Web interface edit records:
-------

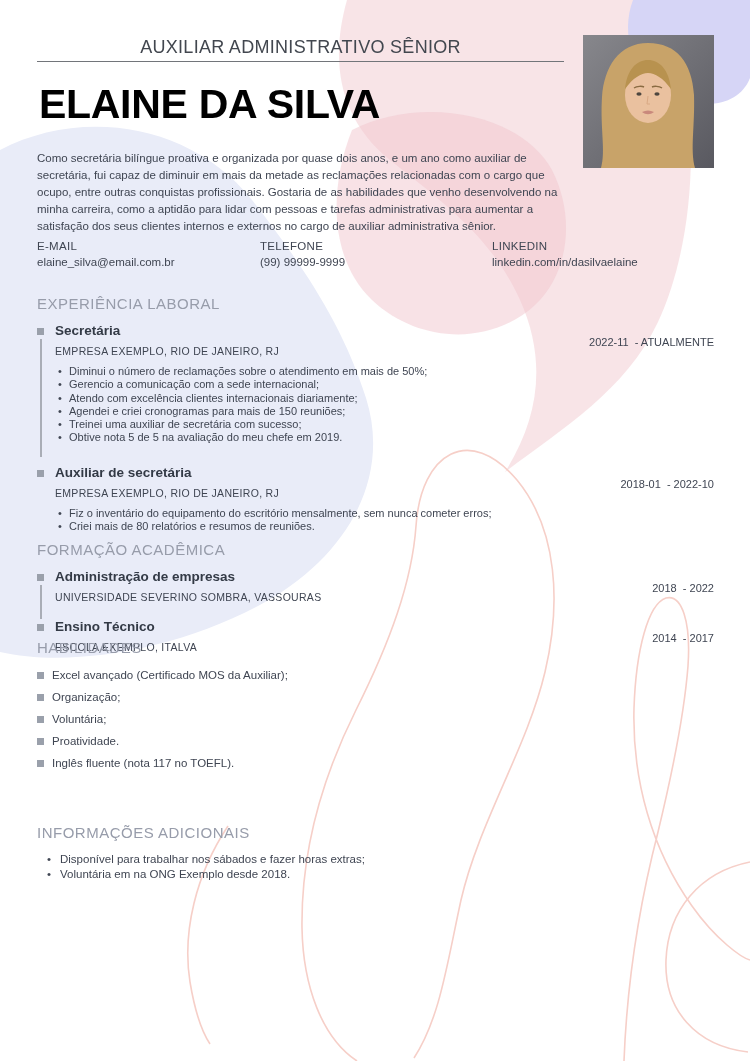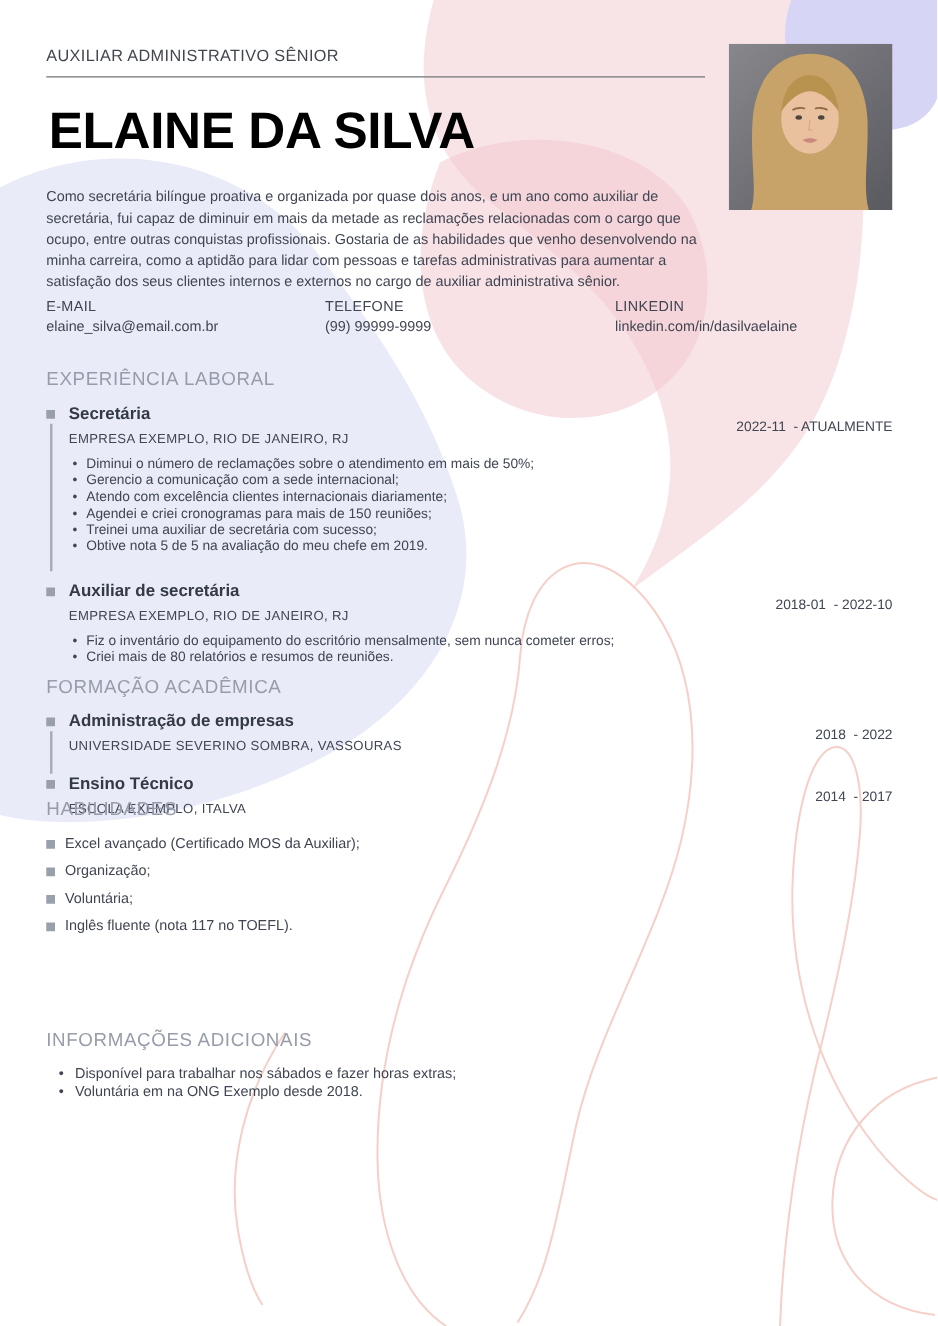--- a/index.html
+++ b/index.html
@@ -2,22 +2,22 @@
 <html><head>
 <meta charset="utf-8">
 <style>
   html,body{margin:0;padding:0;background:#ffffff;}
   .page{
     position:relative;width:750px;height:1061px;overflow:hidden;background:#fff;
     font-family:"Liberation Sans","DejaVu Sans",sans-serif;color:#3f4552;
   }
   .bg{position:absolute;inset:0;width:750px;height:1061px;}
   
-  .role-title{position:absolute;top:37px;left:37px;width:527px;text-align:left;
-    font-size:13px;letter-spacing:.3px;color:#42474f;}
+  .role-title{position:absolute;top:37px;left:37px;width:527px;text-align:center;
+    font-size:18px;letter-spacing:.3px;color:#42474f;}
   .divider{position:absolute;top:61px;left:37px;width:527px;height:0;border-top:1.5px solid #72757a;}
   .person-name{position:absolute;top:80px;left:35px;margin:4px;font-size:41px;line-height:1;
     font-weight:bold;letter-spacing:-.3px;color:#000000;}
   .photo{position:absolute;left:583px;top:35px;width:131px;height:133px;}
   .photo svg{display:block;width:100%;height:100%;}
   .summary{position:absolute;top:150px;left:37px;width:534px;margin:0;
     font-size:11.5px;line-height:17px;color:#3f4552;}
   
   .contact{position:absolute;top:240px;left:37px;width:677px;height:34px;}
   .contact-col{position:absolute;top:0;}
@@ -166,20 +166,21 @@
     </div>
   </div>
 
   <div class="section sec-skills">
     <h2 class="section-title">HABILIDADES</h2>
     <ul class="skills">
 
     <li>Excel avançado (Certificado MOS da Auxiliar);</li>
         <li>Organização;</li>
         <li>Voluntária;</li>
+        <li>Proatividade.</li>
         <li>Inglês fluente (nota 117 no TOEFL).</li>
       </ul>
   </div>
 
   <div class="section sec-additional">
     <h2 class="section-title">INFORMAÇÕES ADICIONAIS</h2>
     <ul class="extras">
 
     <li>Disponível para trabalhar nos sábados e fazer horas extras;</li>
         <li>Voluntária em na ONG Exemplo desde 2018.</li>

-------

**Job item:** All of the data must be repeated exactly, except for the pictures.

**Your response:**
--- a/index.html
+++ b/index.html
@@ -2,22 +2,22 @@
 <html><head>
 <meta charset="utf-8">
 <style>
   html,body{margin:0;padding:0;background:#ffffff;}
   .page{
     position:relative;width:750px;height:1061px;overflow:hidden;background:#fff;
     font-family:"Liberation Sans","DejaVu Sans",sans-serif;color:#3f4552;
   }
   .bg{position:absolute;inset:0;width:750px;height:1061px;}
   
-  .role-title{position:absolute;top:37px;left:37px;width:527px;text-align:left;
-    font-size:13px;letter-spacing:.3px;color:#42474f;}
+  .role-title{position:absolute;top:37px;left:37px;width:527px;text-align:center;
+    font-size:18px;letter-spacing:.3px;color:#42474f;}
   .divider{position:absolute;top:61px;left:37px;width:527px;height:0;border-top:1.5px solid #72757a;}
   .person-name{position:absolute;top:80px;left:35px;margin:4px;font-size:41px;line-height:1;
     font-weight:bold;letter-spacing:-.3px;color:#000000;}
   .photo{position:absolute;left:583px;top:35px;width:131px;height:133px;}
   .photo svg{display:block;width:100%;height:100%;}
   .summary{position:absolute;top:150px;left:37px;width:534px;margin:0;
     font-size:11.5px;line-height:17px;color:#3f4552;}
   
   .contact{position:absolute;top:240px;left:37px;width:677px;height:34px;}
   .contact-col{position:absolute;top:0;}
@@ -166,20 +166,21 @@
     </div>
   </div>
 
   <div class="section sec-skills">
     <h2 class="section-title">HABILIDADES</h2>
     <ul class="skills">
 
     <li>Excel avançado (Certificado MOS da Auxiliar);</li>
         <li>Organização;</li>
         <li>Voluntária;</li>
+        <li>Proatividade.</li>
         <li>Inglês fluente (nota 117 no TOEFL).</li>
       </ul>
   </div>
 
   <div class="section sec-additional">
     <h2 class="section-title">INFORMAÇÕES ADICIONAIS</h2>
     <ul class="extras">
 
     <li>Disponível para trabalhar nos sábados e fazer horas extras;</li>
         <li>Voluntária em na ONG Exemplo desde 2018.</li>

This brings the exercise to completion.